▶ **WHAT TO WORK ON**
Give every row below as a Markdown table with two columns, No and Text. Put a running number in No and the row's line in Text, and leave out blank lines.

• • •

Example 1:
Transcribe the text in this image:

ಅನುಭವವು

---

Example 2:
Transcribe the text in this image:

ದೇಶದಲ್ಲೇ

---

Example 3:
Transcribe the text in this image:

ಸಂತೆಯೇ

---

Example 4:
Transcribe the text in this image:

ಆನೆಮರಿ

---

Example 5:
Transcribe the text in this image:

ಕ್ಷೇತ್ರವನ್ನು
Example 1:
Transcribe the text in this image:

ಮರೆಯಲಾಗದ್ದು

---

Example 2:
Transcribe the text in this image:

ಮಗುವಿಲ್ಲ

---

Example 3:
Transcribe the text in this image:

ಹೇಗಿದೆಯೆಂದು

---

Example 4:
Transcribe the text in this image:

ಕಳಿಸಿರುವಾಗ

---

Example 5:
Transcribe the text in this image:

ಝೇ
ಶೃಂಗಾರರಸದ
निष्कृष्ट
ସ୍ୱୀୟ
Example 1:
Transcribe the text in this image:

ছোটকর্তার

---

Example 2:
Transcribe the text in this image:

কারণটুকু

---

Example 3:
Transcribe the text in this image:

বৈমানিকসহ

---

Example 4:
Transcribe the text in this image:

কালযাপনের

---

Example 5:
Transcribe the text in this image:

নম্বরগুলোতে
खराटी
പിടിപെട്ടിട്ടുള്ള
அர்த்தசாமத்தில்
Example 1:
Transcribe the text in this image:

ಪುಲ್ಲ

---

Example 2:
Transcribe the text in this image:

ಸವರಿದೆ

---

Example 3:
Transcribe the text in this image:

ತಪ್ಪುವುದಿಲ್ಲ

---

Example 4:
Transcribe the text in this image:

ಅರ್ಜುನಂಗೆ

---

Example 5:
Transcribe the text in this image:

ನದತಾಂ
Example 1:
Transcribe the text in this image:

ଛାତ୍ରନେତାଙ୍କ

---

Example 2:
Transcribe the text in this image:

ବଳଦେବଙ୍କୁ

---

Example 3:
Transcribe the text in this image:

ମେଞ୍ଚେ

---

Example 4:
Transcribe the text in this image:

• • •

▶ **RESULT OF THIS TASK**
| No | Text |
|---|---|
| 1 | Example 1: |
| 2 | Transcribe the text in this image: |
| 3 | ಅನುಭವವು |
| 4 | --- |
| 5 | Example 2: |
| 6 | Transcribe the text in this image: |
| 7 | ದೇಶದಲ್ಲೇ |
| 8 | --- |
| 9 | Example 3: |
| 10 | Transcribe the text in this image: |
| 11 | ಸಂತೆಯೇ |
| 12 | --- |
| 13 | Example 4: |
| 14 | Transcribe the text in this image: |
| 15 | ಆನೆಮರಿ |
| 16 | --- |
| 17 | Example 5: |
| 18 | Transcribe the text in this image: |
| 19 | ಕ್ಷೇತ್ರವನ್ನು |
| 20 | Example 1: |
| 21 | Transcribe the text in this image: |
| 22 | ಮರೆಯಲಾಗದ್ದು |
| 23 | --- |
| 24 | Example 2: |
| 25 | Transcribe the text in this image: |
| 26 | ಮಗುವಿಲ್ಲ |
| 27 | --- |
| 28 | Example 3: |
| 29 | Transcribe the text in this image: |
| 30 | ಹೇಗಿದೆಯೆಂದು |
| 31 | --- |
| 32 | Example 4: |
| 33 | Transcribe the text in this image: |
| 34 | ಕಳಿಸಿರುವಾಗ |
| 35 | --- |
| 36 | Example 5: |
| 37 | Transcribe the text in this image: |
| 38 | ಝೇ |
| 39 | ಶೃಂಗಾರರಸದ |
| 40 | निष्कृष्ट |
| 41 | ସ୍ୱୀୟ |
| 42 | Example 1: |
| 43 | Transcribe the text in this image: |
| 44 | ছোটকর্তার |
| 45 | --- |
| 46 | Example 2: |
| 47 | Transcribe the text in this image: |
| 48 | কারণটুকু |
| 49 | --- |
| 50 | Example 3: |
| 51 | Transcribe the text in this image: |
| 52 | বৈমানিকসহ |
| 53 | --- |
| 54 | Example 4: |
| 55 | Transcribe the text in this image: |
| 56 | কালযাপনের |
| 57 | --- |
| 58 | Example 5: |
| 59 | Transcribe the text in this image: |
| 60 | নম্বরগুলোতে |
| 61 | खराटी |
| 62 | പിടിപെട്ടിട്ടുള്ള |
| 63 | அர்த்தசாமத்தில் |
| 64 | Example 1: |
| 65 | Transcribe the text in this image: |
| 66 | ಪುಲ್ಲ |
| 67 | --- |
| 68 | Example 2: |
| 69 | Transcribe the text in this image: |
| 70 | ಸವರಿದೆ |
| 71 | --- |
| 72 | Example 3: |
| 73 | Transcribe the text in this image: |
| 74 | ತಪ್ಪುವುದಿಲ್ಲ |
| 75 | --- |
| 76 | Example 4: |
| 77 | Transcribe the text in this image: |
| 78 | ಅರ್ಜುನಂಗೆ |
| 79 | --- |
| 80 | Example 5: |
| 81 | Transcribe the text in this image: |
| 82 | ನದತಾಂ |
| 83 | Example 1: |
| 84 | Transcribe the text in this image: |
| 85 | ଛାତ୍ରନେତାଙ୍କ |
| 86 | --- |
| 87 | Example 2: |
| 88 | Transcribe the text in this image: |
| 89 | ବଳଦେବଙ୍କୁ |
| 90 | --- |
| 91 | Example 3: |
| 92 | Transcribe the text in this image: |
| 93 | ମେଞ୍ଚେ |
| 94 | --- |
| 95 | Example 4: |
| 96 | Transcribe the text in this image: |